3.3. Training from Scratch
As already stated, fine-tuning is a promising method for training deep neural networks. On the other hand, it can only be applied to well-known architectures that are already pre-trained. When designing a custom CNN architecture, it needs to be trained from scratch. In
[36][39], the authors proposed a method based on CNN with residual blocks (Res-Net) referred to as DeepLRHE to predict lung cancer recurrence and the risk of metastasis. Later in
[37][40], scholars established the new DeepIMHL model consisting of CNN and Res-Net to predict mutated genes as biomarkers for targeted-drug therapy of lung cancer. In addition, the authors in
[38][41] trained and optimized EfficientNet models on images of non-Hodgkin lymphoma and evaluated its potential to classify tumor-free reference lymph nodes, nodal small lymphocytic lymphoma/chronic lymphocytic leukemia, and nodal diffuse large B-cell lymphoma. In
[39][42], the authors proposed three architectures of ResNet differing in the construction of residual blocks trained from scratch. Their suggested model achieved accuracy comparable to other state-of-the-art approaches in the classification of oral cancer histological images into three stages. To classify kidney cancer subtypes, in
[40][43] the authors developed an ensemble-pyramidal model consisting of three CNNs that process images of different sizes. The authors in
[41][44] demonstrated that CNN-based DL can predict the gBRCA mutation status from H&E-stained WSIs in breast cancer. According to researchers in
[42][45], CNN can be employed to differentiate non-squamous Non-Small Cell Lung Cancer versus squamous cell carcinoma. To classify the tumor slide, they pooled information using the max-pooling strategy. Moreover, they added quality check with a threshold for predictions to select only tiles with a high prediction level. Additionally, to improve the prediction, they also used a virtual tissue microarray (circle from the centroid based on the pathologist’s hand-drawn tumor annotations) instead of WSI.

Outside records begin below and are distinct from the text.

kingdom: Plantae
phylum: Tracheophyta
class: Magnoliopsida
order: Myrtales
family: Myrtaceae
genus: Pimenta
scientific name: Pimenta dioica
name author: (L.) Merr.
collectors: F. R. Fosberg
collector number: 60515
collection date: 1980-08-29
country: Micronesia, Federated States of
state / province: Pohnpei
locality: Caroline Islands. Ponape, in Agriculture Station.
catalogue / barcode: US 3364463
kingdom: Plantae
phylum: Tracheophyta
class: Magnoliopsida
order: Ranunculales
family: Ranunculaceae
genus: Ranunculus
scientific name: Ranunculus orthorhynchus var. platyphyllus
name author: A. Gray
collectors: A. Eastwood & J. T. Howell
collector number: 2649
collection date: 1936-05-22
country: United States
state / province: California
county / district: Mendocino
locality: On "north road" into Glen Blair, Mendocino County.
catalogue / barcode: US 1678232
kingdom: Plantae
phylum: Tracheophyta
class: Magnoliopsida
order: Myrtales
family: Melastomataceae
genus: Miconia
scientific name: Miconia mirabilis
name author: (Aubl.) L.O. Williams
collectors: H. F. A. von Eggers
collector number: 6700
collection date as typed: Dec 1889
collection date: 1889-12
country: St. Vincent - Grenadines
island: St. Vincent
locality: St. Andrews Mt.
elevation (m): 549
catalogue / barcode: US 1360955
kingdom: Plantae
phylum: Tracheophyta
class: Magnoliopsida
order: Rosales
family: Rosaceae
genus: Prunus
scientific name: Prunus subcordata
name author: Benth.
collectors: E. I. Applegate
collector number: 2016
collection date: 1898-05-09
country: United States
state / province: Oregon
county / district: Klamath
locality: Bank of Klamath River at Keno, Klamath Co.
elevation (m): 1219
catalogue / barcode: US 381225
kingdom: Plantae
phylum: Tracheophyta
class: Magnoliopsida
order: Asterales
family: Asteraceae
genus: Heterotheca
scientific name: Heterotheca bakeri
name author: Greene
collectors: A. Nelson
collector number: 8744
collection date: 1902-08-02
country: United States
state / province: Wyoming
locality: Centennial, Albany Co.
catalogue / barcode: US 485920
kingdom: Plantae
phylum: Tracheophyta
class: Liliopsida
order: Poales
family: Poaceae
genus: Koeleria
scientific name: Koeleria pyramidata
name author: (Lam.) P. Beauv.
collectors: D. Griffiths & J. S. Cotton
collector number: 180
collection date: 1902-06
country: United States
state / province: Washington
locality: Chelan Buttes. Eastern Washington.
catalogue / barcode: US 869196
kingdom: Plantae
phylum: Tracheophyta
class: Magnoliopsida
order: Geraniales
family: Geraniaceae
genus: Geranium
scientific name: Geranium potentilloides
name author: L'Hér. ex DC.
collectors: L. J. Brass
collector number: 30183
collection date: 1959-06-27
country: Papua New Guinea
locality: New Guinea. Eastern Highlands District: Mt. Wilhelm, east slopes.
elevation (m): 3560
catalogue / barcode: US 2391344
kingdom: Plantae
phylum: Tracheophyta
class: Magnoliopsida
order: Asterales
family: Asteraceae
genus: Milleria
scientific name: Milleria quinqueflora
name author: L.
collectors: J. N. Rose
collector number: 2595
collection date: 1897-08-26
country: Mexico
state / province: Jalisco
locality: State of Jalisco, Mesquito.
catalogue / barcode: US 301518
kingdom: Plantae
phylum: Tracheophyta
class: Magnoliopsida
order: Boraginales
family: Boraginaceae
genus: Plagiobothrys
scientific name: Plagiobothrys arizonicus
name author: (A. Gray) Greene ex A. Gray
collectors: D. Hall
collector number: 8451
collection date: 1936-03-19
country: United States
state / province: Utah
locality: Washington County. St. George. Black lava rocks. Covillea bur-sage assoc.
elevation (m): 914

To compare the performance of pre-trained networks with the custom ones trained from scratch, researchers in
[43][46] used images of three cancer types: melanoma, breast cancer, and neuroblastoma. Unlike others using patches, the authors applied the simple linear iterative clustering (SLIC) to segment images into superpixels which group together similar neighboring pixels, as shown in
Figure 4. Thus, these superpixels were classified into multiple subtype categories based on the type of cancer. To make WSI-level predictions, they used multiple specific quantification metrics such as stroma-to-tumor ratio. Although the custom NN achieved comparable results, pre-trained networks performed better on all three cancer types. A similar comparison was carried out in
[44][47] for the classification of subtypes in lung cancer biopsy slides. Results showed that a CNN model built from scratch fitted to the specific pathological task could produce better performances than fine-tuning pre-trained CNNs.
A comparison of training from scratch versus transfer learning was performed in
[45][48]. The authors compared three approaches for training the VGG16 network: training from scratch, transfer learning as a feature extractor, and fine-tuning on images of breast cancer to detect Invasive Ductal Carcinoma. According to the results, the model trained from scratch achieved better results in terms of accuracy (0.85). However, using transfer learning, they were able to train a comparable model (accuracy 0.81) ten times faster. Furthermore, among the transfer learning approaches, transfer learning via feature extraction (accuracy 0.81), which involved retraining some of the convolutional blocks, yielded better results in less time compared to transfer learning via fine-tuning (accuracy 0.51).
Figure 4. WSI image segmentation using the SLIC superpixels algorithm.